Your copy should hold the lines below from the first through the one that contains "80.80± 0.51 |", each retyped exactly, and no pictures.

━━ DATA FOR THIS TASK ━━

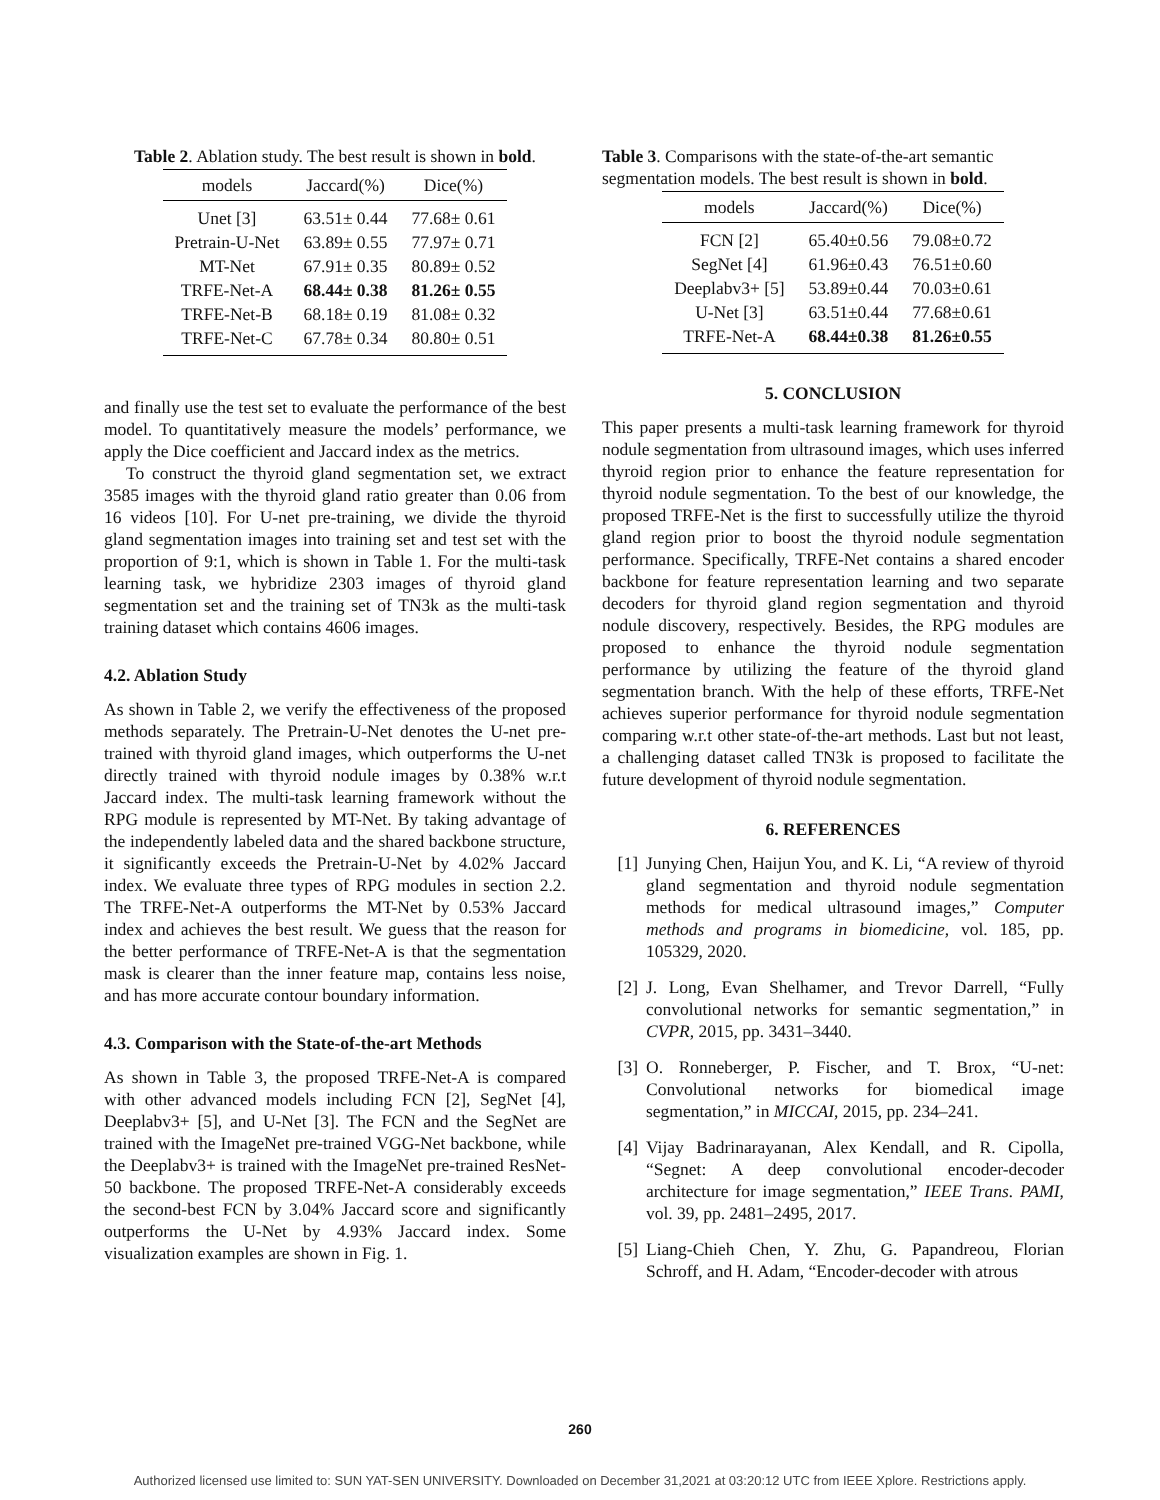Table 2. Ablation study. The best result is shown in bold.
| models | Jaccard(%) | Dice(%) |
| --- | --- | --- |
| Unet [3] | 63.51± 0.44 | 77.68± 0.61 |
| Pretrain-U-Net | 63.89± 0.55 | 77.97± 0.71 |
| MT-Net | 67.91± 0.35 | 80.89± 0.52 |
| TRFE-Net-A | 68.44± 0.38 | 81.26± 0.55 |
| TRFE-Net-B | 68.18± 0.19 | 81.08± 0.32 |
| TRFE-Net-C | 67.78± 0.34 | 80.80± 0.51 |
and finally use the test set to evaluate the performance of the best model. To quantitatively measure the models’ performance, we apply the Dice coefficient and Jaccard index as the metrics.
To construct the thyroid gland segmentation set, we extract 3585 images with the thyroid gland ratio greater than 0.06 from 16 videos [10]. For U-net pre-training, we divide the thyroid gland segmentation images into training set and test set with the proportion of 9:1, which is shown in Table 1. For the multi-task learning task, we hybridize 2303 images of thyroid gland segmentation set and the training set of TN3k as the multi-task training dataset which contains 4606 images.
4.2. Ablation Study
As shown in Table 2, we verify the effectiveness of the proposed methods separately. The Pretrain-U-Net denotes the U-net pre-trained with thyroid gland images, which outperforms the U-net directly trained with thyroid nodule images by 0.38% w.r.t Jaccard index. The multi-task learning framework without the RPG module is represented by MT-Net. By taking advantage of the independently labeled data and the shared backbone structure, it significantly exceeds the Pretrain-U-Net by 4.02% Jaccard index. We evaluate three types of RPG modules in section 2.2. The TRFE-Net-A outperforms the MT-Net by 0.53% Jaccard index and achieves the best result. We guess that the reason for the better performance of TRFE-Net-A is that the segmentation mask is clearer than the inner feature map, contains less noise, and has more accurate contour boundary information.
4.3. Comparison with the State-of-the-art Methods
As shown in Table 3, the proposed TRFE-Net-A is compared with other advanced models including FCN [2], SegNet [4], Deeplabv3+ [5], and U-Net [3]. The FCN and the SegNet are trained with the ImageNet pre-trained VGG-Net backbone, while the Deeplabv3+ is trained with the ImageNet pre-trained ResNet-50 backbone. The proposed TRFE-Net-A considerably exceeds the second-best FCN by 3.04% Jaccard score and significantly outperforms the U-Net by 4.93% Jaccard index. Some visualization examples are shown in Fig. 1.
Table 3. Comparisons with the state-of-the-art semantic segmentation models. The best result is shown in bold.
| models | Jaccard(%) | Dice(%) |
| --- | --- | --- |
| FCN [2] | 65.40±0.56 | 79.08±0.72 |
| SegNet [4] | 61.96±0.43 | 76.51±0.60 |
| Deeplabv3+ [5] | 53.89±0.44 | 70.03±0.61 |
| U-Net [3] | 63.51±0.44 | 77.68±0.61 |
| TRFE-Net-A | 68.44±0.38 | 81.26±0.55 |
5. CONCLUSION
This paper presents a multi-task learning framework for thyroid nodule segmentation from ultrasound images, which uses inferred thyroid region prior to enhance the feature representation for thyroid nodule segmentation. To the best of our knowledge, the proposed TRFE-Net is the first to successfully utilize the thyroid gland region prior to boost the thyroid nodule segmentation performance. Specifically, TRFE-Net contains a shared encoder backbone for feature representation learning and two separate decoders for thyroid gland region segmentation and thyroid nodule discovery, respectively. Besides, the RPG modules are proposed to enhance the thyroid nodule segmentation performance by utilizing the feature of the thyroid gland segmentation branch. With the help of these efforts, TRFE-Net achieves superior performance for thyroid nodule segmentation comparing w.r.t other state-of-the-art methods. Last but not least, a challenging dataset called TN3k is proposed to facilitate the future development of thyroid nodule segmentation.
6. REFERENCES
[1] Junying Chen, Haijun You, and K. Li, “A review of thyroid gland segmentation and thyroid nodule segmentation methods for medical ultrasound images,” Computer methods and programs in biomedicine, vol. 185, pp. 105329, 2020.
[2] J. Long, Evan Shelhamer, and Trevor Darrell, “Fully convolutional networks for semantic segmentation,” in CVPR, 2015, pp. 3431–3440.
[3] O. Ronneberger, P. Fischer, and T. Brox, “U-net: Convolutional networks for biomedical image segmentation,” in MICCAI, 2015, pp. 234–241.
[4] Vijay Badrinarayanan, Alex Kendall, and R. Cipolla, “Segnet: A deep convolutional encoder-decoder architecture for image segmentation,” IEEE Trans. PAMI, vol. 39, pp. 2481–2495, 2017.
[5] Liang-Chieh Chen, Y. Zhu, G. Papandreou, Florian Schroff, and H. Adam, “Encoder-decoder with atrous
260
Authorized licensed use limited to: SUN YAT-SEN UNIVERSITY. Downloaded on December 31,2021 at 03:20:12 UTC from IEEE Xplore. Restrictions apply.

━━━

▸ TASK SOLUTION:
Table 2. Ablation study. The best result is shown in bold.
| models | Jaccard(%) | Dice(%) |
| --- | --- | --- |
| Unet [3] | 63.51± 0.44 | 77.68± 0.61 |
| Pretrain-U-Net | 63.89± 0.55 | 77.97± 0.71 |
| MT-Net | 67.91± 0.35 | 80.89± 0.52 |
| TRFE-Net-A | 68.44± 0.38 | 81.26± 0.55 |
| TRFE-Net-B | 68.18± 0.19 | 81.08± 0.32 |
| TRFE-Net-C | 67.78± 0.34 | 80.80± 0.51 |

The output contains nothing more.